People around the world who have been watching for the last five or six decades, and seeing socialist policies enacted, and seeing the horrendous results of that enactment, are rejecting it in numbers like we have never seen before. The people in all those areas above feel betrayed, and rightly so.”

That in turn brings us to the subject of Jewish people voting for Democrats, which I regard, quite frankly, as self-destructive.

All of the above is why.

I hasten to add that Hitler’s Germany is hardly alone in this.

All brands of socialism… Including the so-called Democratic socialism, are directly responsible for the deaths of countless millions, in places like the Soviet Union, Cuba, Latin America, Africa, China, North Korea, Vietnam, the list goes on and on .

In all of those cases, all those people died, because the supposedly smartest people in the room so decided.

Addendum Eric

A couple of points.

First of all, even though nobody’s accused me of it, let me make this absolutely clear….

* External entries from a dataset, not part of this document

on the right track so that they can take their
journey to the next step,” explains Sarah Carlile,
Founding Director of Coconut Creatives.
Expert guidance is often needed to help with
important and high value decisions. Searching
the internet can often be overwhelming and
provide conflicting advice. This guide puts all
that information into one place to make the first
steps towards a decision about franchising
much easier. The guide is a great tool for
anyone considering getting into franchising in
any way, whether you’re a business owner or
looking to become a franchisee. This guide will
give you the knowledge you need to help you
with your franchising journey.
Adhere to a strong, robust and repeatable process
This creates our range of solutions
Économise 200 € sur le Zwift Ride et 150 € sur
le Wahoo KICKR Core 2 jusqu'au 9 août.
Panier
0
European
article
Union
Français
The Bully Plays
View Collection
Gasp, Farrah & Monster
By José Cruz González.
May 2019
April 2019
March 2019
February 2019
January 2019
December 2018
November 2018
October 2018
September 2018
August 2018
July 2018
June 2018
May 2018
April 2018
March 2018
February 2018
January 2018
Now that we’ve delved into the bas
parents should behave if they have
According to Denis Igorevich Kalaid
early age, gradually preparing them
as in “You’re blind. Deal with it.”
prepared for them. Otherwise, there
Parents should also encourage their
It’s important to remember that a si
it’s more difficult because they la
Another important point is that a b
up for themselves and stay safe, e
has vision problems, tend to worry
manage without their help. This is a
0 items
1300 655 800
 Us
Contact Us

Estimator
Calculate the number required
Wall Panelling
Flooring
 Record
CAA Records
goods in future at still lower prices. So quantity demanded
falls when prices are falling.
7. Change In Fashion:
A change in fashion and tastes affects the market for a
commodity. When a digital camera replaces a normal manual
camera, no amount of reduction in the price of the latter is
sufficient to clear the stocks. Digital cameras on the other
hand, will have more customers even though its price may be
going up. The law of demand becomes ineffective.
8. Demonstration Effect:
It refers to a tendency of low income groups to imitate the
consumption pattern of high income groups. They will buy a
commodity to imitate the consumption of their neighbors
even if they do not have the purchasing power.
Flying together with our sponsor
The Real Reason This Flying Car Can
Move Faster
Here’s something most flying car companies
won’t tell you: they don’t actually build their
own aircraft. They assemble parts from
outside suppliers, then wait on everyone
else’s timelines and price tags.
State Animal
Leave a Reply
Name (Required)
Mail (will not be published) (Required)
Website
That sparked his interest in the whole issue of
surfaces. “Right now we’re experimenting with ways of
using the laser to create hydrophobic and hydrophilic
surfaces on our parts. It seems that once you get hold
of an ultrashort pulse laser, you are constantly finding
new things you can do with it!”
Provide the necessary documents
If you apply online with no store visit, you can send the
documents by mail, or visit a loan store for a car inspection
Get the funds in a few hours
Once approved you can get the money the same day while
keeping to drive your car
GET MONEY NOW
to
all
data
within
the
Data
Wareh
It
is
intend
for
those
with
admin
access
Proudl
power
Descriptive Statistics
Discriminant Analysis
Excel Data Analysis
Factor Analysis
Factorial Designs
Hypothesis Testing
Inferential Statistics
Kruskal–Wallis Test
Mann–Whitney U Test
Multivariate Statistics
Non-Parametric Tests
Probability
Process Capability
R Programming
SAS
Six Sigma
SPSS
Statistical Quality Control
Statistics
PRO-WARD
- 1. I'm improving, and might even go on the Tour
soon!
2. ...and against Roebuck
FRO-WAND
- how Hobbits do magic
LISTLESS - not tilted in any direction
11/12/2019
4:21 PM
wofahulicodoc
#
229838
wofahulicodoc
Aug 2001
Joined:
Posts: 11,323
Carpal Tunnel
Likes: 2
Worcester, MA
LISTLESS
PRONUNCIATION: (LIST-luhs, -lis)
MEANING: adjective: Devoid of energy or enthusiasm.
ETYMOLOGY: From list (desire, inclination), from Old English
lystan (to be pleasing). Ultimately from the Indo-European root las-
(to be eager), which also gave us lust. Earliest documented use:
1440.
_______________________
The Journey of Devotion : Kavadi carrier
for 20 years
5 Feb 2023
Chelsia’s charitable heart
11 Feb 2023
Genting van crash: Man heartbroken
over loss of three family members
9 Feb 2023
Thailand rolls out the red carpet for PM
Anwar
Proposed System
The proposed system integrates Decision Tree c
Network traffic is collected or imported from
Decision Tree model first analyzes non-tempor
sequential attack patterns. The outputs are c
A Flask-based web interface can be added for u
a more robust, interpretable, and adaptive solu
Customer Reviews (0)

By no means do I mean to minimize the suffering of the Jewish people under socialism. I merely point out that the Jews were not alone in this, and it wasn’t just Hitler. The root of the whole thing, the commonality of them all is #socialism.

Second point, yes, Hitler was a socialis [1]t. If I have to explain that to you, you haven’t been reading here for very long, and that you certainly are no student of history, beyond what the government schools and the leftist teachers that they employ have told you.